▶ _Required tasks_:
**A)** Reproduce the course page on multilateral governance word for word, from "Course Description" up to and including "different governance arrangements.".
**B)** Answer the following questions using the course page on multilateral governance:
(i) What is the course code?
(ii) On which day and during which hours does the professor hold office hours?
(iii) According to the syllabus, with what analysis will the course begin?

*** Passage shown Section Begins ***

The Study of International Politics IV: Multilateral Governance and International Organisations

Course Organization

Thursdays, 10:15 - 12:00
S1 (Villa Barton)

Course code: E562

ECTS credits: 6

 

Professor

Thomas Biersteker
thomas.biersteker@graduateinstitute.ch
+41 22 908 58 07 

Office hours:
Wednesdays 14:00 -16:00
(CV 315)

 

Assistant

Georg von Kalckreuth
georg.von.kalckreuth@graduateinstitute.ch
+41 22 908 59 41

Office hours:
Tuesdays 14:15-16:00 or by appointment
(Rigot 26)

 

 

Course Description

This course will explore the history and evolution of global security and economic institutions of multilateral governance over the course of the past century, continuing up to current debates about the governance of the contemporary international system. Different institutional forms, innovations, and ad hoc arrangements for governing the global system will be surveyed, including both formal and informal institutional arrangements. The course will provide students with a historicization of debates about multilateral governance and the changing role of international organizations over the course of the past century, illustrating both contradictory and transcendental elements of different governance arrangements.

 

Syllabus

This course will explore the history and evolution of global security and economic institutions of multilateral governance over the course of the twentieth century, continuing up to the present day. Different institutional forms, innovations, and ad hoc arrangements for governing the global system will be surveyed.

The course will begin with an analysis of the nineteenth century balance of power system that prevailed during the period of competitive imperialisms prior to WWI. Different global collective security experiments will then be examined, beginning with the League of Nations that provided the basis for multilateral governance after the end of "the war to end all wars."

The breakdown in Europe during the interwar years will be considered, with special emphasis on how the collapse of the League of Nations contributed to the construction of the post WWII world order, with the United Nations emerging as the lead international organization. Regional institutions and alliances as alternatives to universal membership organizations will be examined, along with other less institutionalized arrangements, such as the English school's conception of the anarchical society of states. The 1970s debate about hegemonic stability and the consequences of American decline from hegemony will be considered, as a way to understand the emergence of international regimes as a basis of governance and the discussion of the challenges of cooperation under anarchy in the 1980s.

*** Passage shown Section Ends ***
*** Entries shown Section Begins ***

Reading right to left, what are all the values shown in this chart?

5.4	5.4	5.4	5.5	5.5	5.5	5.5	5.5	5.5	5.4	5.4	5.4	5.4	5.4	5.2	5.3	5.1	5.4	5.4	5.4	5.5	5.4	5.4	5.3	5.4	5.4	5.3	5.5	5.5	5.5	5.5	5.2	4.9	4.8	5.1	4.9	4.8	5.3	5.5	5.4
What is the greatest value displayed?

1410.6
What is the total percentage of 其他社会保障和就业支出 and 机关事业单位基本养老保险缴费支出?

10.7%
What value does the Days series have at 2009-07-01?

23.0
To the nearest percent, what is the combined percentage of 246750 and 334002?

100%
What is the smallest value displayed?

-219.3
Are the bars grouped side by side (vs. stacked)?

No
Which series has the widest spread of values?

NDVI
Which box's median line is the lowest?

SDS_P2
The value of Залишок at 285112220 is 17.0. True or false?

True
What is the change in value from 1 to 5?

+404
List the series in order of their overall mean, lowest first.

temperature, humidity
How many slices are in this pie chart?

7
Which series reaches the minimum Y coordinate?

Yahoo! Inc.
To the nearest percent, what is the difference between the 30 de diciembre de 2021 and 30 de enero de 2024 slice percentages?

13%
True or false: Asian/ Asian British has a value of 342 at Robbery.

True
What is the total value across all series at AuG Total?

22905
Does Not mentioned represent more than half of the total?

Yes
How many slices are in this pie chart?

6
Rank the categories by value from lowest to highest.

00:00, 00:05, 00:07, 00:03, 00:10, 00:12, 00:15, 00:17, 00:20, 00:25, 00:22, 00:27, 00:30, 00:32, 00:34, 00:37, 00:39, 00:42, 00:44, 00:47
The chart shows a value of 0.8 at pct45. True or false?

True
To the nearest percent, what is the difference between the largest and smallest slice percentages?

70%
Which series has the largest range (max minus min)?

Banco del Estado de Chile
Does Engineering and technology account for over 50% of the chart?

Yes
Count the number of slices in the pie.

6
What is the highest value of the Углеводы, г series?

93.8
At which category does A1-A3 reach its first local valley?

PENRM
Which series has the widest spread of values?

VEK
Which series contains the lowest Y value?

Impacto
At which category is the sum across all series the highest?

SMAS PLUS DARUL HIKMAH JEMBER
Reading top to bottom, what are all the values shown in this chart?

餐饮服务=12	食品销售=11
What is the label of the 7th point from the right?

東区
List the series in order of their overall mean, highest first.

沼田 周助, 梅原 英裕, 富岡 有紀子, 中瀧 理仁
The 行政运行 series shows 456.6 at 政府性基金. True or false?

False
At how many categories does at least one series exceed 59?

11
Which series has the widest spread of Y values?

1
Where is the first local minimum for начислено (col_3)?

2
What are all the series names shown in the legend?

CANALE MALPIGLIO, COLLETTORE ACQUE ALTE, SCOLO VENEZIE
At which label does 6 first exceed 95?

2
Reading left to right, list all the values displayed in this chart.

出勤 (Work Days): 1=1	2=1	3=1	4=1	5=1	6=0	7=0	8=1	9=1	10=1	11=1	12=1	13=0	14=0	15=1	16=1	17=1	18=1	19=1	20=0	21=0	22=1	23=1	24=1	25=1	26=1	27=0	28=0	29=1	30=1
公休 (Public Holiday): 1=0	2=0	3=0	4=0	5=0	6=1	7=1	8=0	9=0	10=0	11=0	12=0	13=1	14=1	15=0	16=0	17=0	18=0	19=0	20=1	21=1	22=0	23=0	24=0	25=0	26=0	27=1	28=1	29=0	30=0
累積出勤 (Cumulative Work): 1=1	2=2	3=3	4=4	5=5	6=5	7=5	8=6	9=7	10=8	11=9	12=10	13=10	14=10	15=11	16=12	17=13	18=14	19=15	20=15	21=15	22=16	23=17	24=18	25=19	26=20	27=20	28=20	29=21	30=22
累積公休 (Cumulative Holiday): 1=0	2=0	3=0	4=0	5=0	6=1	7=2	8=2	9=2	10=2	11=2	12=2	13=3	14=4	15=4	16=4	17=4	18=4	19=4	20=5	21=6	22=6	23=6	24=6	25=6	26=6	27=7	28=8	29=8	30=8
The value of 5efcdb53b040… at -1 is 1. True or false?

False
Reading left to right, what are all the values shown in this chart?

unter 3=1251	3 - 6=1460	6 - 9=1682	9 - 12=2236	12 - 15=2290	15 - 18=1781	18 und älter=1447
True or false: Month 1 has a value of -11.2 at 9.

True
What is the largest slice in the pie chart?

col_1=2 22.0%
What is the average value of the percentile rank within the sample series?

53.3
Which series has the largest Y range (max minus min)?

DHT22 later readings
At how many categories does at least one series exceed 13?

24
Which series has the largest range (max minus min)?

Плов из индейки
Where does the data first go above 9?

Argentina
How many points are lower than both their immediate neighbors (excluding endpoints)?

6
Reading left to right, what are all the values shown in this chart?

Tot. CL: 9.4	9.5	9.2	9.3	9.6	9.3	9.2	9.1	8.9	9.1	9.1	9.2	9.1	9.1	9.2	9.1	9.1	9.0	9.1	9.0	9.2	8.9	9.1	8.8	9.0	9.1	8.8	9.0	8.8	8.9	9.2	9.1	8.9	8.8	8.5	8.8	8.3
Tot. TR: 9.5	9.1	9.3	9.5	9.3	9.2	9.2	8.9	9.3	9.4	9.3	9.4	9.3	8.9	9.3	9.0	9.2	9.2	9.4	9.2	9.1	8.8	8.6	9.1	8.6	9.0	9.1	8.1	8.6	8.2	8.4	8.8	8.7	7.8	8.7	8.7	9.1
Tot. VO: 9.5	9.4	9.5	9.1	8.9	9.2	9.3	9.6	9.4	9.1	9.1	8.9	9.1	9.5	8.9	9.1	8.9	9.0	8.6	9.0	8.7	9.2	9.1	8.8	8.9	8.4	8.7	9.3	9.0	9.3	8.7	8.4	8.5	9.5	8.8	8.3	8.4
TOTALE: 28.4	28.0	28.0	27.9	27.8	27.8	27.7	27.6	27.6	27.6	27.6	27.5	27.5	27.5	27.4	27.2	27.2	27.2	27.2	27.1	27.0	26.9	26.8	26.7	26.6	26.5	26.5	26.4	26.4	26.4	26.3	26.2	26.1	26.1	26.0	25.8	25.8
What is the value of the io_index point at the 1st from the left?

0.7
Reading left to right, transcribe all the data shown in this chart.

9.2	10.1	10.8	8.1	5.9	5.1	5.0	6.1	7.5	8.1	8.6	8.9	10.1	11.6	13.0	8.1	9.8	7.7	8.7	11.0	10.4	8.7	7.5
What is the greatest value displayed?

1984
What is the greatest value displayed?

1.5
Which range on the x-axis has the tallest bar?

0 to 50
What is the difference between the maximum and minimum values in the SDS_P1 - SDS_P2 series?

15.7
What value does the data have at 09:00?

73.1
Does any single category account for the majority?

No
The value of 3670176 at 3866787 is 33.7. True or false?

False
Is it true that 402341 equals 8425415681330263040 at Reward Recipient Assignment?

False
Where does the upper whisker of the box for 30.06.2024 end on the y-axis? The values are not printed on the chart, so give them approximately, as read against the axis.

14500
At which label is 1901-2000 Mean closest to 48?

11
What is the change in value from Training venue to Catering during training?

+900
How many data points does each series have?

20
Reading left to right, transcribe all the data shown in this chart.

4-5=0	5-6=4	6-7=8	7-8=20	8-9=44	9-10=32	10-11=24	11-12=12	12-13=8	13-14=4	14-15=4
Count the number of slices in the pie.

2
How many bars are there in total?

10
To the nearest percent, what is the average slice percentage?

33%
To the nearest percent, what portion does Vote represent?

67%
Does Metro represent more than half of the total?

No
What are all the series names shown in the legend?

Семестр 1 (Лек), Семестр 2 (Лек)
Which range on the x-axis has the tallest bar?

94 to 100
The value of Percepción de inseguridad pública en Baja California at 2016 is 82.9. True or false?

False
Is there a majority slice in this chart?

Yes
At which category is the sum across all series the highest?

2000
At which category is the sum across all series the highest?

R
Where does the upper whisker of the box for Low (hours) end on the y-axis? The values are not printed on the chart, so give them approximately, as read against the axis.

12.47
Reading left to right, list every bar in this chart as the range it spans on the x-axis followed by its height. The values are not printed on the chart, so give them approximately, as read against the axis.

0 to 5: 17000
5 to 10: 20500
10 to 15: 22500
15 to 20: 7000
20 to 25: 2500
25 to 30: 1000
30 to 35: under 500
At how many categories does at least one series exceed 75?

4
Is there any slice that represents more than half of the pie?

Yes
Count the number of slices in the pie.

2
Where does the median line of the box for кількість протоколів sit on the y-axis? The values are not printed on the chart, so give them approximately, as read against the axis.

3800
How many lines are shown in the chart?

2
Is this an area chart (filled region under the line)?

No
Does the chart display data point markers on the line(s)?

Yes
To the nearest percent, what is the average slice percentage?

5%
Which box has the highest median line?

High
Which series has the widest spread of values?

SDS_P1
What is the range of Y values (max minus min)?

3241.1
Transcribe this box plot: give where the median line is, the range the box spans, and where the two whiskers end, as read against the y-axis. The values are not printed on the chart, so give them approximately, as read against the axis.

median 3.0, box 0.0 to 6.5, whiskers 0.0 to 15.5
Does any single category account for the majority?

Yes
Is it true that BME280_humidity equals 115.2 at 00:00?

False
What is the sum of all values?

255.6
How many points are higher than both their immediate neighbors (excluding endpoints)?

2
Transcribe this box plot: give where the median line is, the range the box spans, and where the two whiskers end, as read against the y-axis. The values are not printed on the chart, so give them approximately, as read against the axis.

*** Entries shown Section Ends ***

▶ _Solution set_:
**A)**
Course Description

This course will explore the history and evolution of global security and economic institutions of multilateral governance over the course of the past century, continuing up to current debates about the governance of the contemporary international system. Different institutional forms, innovations, and ad hoc arrangements for governing the global system will be surveyed, including both formal and informal institutional arrangements. The course will provide students with a historicization of debates about multilateral governance and the changing role of international organizations over the course of the past century, illustrating both contradictory and transcendental elements of different governance arrangements.

**B)**
(i) E562
(ii) Wednesdays, 14:00-16:00
(iii) An analysis of the nineteenth century balance of power system that prevailed during the period of competitive imperialisms prior to WWI